I’ve been known to drop a few hundred dollars in one sitting at the salon, but this has always been to transform my hair, from say, brunette to blonde. Yet when Dyson debuted its Corrale hair straightener, which retails for $499.99, it raised my eyebrows. Could a single hair appliance be so transformative (in its own right) to be worth the price of a new flat-screen TV?
Dyson, whose vacuums were its first claim to fame, is the same innovative brand behind the cult-favorite Supersonic Hair Dryer, which retails for $399.99, and the beloved Airwrap Styler Complete, which costs a whopping $549.99, both of which we tested in our labs and on our heads here at Reviewed. We loved the Airwrap Styler when we tested curling irons, and could see someone justifying its (very) high price because it includes a kit of tools that create beautiful curls of various shapes and volumes, as well as a hair dryer attachment that ostensibly eliminates a whole separate tool for that styling step. But our enthusiasm for the Dyson Supersonic Hair Dryer is less ardent, as we got comparable results from hair dryers costing a fraction of the price.

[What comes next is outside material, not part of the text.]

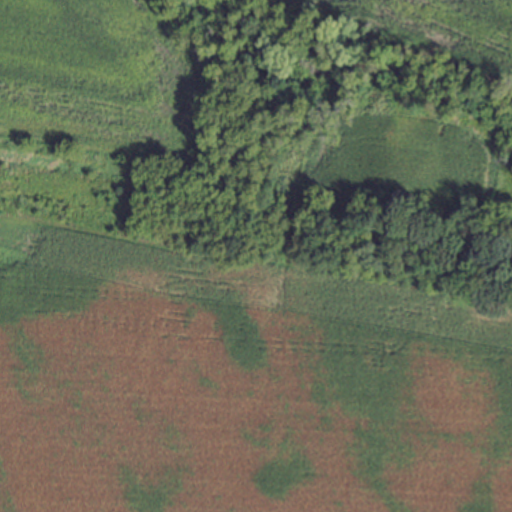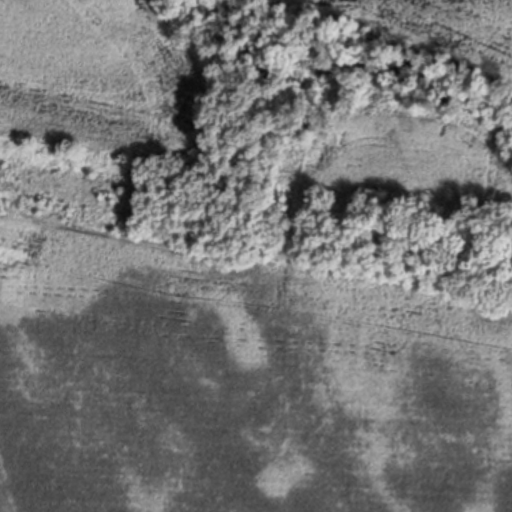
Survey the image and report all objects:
river: (269, 66)
river: (430, 97)
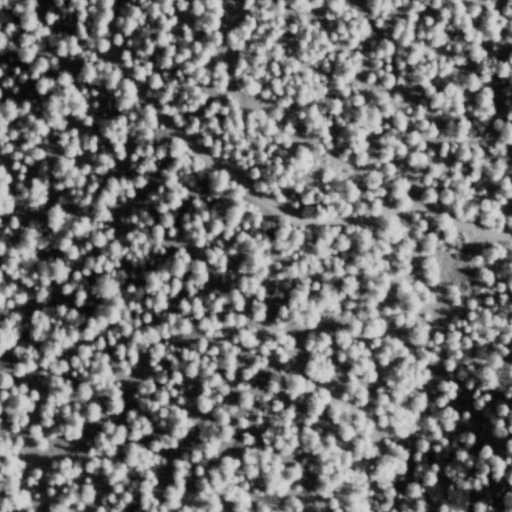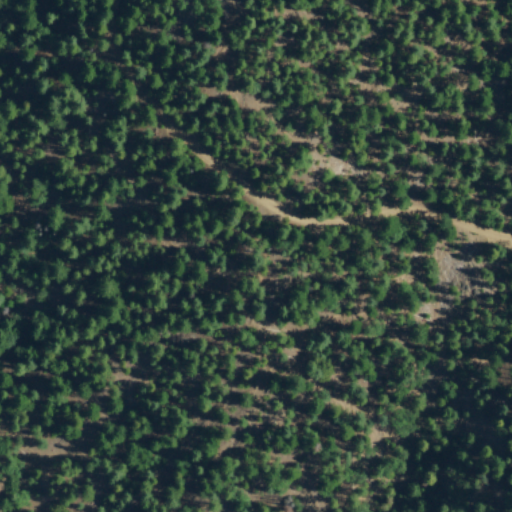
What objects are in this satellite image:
road: (254, 207)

We haven’t tested the Corrale yet, but we studied its claims to learn why it may be the Next Big Thing in hair-styling appliances.
The Dyson Corrale claims it’s less damaging to hair
In the promotional materials, the company claims its Dyson Corrale uses less heat on your hair, resulting in half the amount of damage. But the flat iron has three heat settings, all of which are within the normal range for a straightener: 330°F, 365°F, and 410°F, so it’s not a matter of not having high temperatures, but more so how well the Corrale straightens hair in one pass instead of multiple—another claim made by the company.

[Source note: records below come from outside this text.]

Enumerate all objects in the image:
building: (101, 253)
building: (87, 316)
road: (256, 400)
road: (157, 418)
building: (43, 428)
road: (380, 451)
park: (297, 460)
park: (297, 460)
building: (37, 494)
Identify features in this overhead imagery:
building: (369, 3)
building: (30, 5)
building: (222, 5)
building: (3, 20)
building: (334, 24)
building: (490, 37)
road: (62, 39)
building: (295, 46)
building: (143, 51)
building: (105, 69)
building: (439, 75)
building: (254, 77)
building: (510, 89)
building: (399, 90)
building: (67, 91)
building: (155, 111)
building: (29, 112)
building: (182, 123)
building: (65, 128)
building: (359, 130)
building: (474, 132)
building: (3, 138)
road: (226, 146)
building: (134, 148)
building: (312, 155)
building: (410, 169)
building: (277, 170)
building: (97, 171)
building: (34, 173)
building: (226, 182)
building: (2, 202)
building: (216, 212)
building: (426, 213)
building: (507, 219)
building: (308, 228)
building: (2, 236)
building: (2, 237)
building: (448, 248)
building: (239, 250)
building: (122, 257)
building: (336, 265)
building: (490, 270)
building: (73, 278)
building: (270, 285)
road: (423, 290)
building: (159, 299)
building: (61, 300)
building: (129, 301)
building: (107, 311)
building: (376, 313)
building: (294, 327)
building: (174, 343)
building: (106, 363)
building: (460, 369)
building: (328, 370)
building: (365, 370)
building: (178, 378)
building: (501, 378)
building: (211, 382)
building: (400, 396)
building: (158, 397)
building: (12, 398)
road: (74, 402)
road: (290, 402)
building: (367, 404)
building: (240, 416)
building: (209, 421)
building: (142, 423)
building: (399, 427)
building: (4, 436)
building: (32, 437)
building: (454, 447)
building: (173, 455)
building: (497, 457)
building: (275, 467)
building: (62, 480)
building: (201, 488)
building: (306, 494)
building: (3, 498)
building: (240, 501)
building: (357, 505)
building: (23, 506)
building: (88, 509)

The stars of the show are its “flex plates,” which are made with manganese copper alloy, a material that’s flexible but durable, instead of the typical ceramic or titanium of other hair straighteners. When you put your hair in between the plates, they corral the hair and shape around it to apply more even tension and heat to all strands. This way, your hair will stay in between the plates instead of fanning out. Typical flat irons rely on heat alone to achieve sleek results, according to Charlie Tatham, Dyson’s design engineer, in a promotional video for the tool, but the Corrale’s flexible plates allow for more control to achieve the same smoothness with less heat exposure. This should mean 50 percent less breakage, reduced frizz, and fewer flyaways, Dyson says.
The Corrale is cordless and therefore more versatile
The Corrale is also cordless, which makes maneuvering much easier. It’s true that there are other cordless straighteners out there, but Dyson claims to do it better. The company says you’ll get about 30 minutes of styling time on any heat setting per charge. That should be enough for me on my past-shoulder-length, medium-thick hair, especially if I don’t have to make several passes on each section over and over.
You may attach the charging cable if you need extra time beyond the 30 minutes (or you forgot to charge it the day before). Setting the Corrale on the charging dock for 70 minutes fully recharges it, but you can prolong its use by placing it on the dock while you let down sections of hair.
The Corrale comes with its own heat-resistant pouch, too, so if you find you have to pack it up quickly, you won’t have to worry about burning yourself or anything else.
Should you get excited about the Dyson Corrale?
After testing the Revlon One-Step Hair Dryer and realizing that it’s possible to dry and straighten my hair enough in 30 minutes that I don’t need to spend any additional time using a flat iron, I don’t feel the same sense of urgency I imagine I would if Dyson came out with this product before the Revlon came into my life.
However, I’m still eager to get my hands on the Corrale to see how well it achieves the pin-straight style that the Revlon can’t quite master, especially as I’m someone who tries to limit further damage on my bleached and often heat-styled hair. Plus, the Corrale also claims that, using different techniques, it can form C curls (straight hair that curves inward or outward at the end, a la Sandy in Grease) or soft beach waves in addition to super-straight strands, so I’m eager to play around to see what styles I can create.
Taking Dyson’s claims at face value, I expect the Corrale to get my hair straighter and smoother in less time than our current best-overall hair straightener, the $150 Neuro Smooth Iron, or than our best value, the Remington Anti-Static Ceramic Hair Straightener, which I use and love (well, before the Revlon One-Step came into my life, that is).
However, I wouldn’t expect to see major changes in my hair’s health, as the Dyson (nor any other heat appliance) can’t undo damage that’s already been done. And prior to straightening, I’d expect to use a hair dryer, which the Corrale doesn’t include and comes with its own potentially hair-damaging heat. I’m hopeful that the Dyson could reduce damage on a micro-level simply by not forcing me to go over the same section of hair multiple times, as I must do with my current straightener. Overtime, for frequent users, this could make a difference—though I’ll have no real way to evaluate that.
I’ll be getting a Dyson Corrale to test in short order and will report on my results ASAP.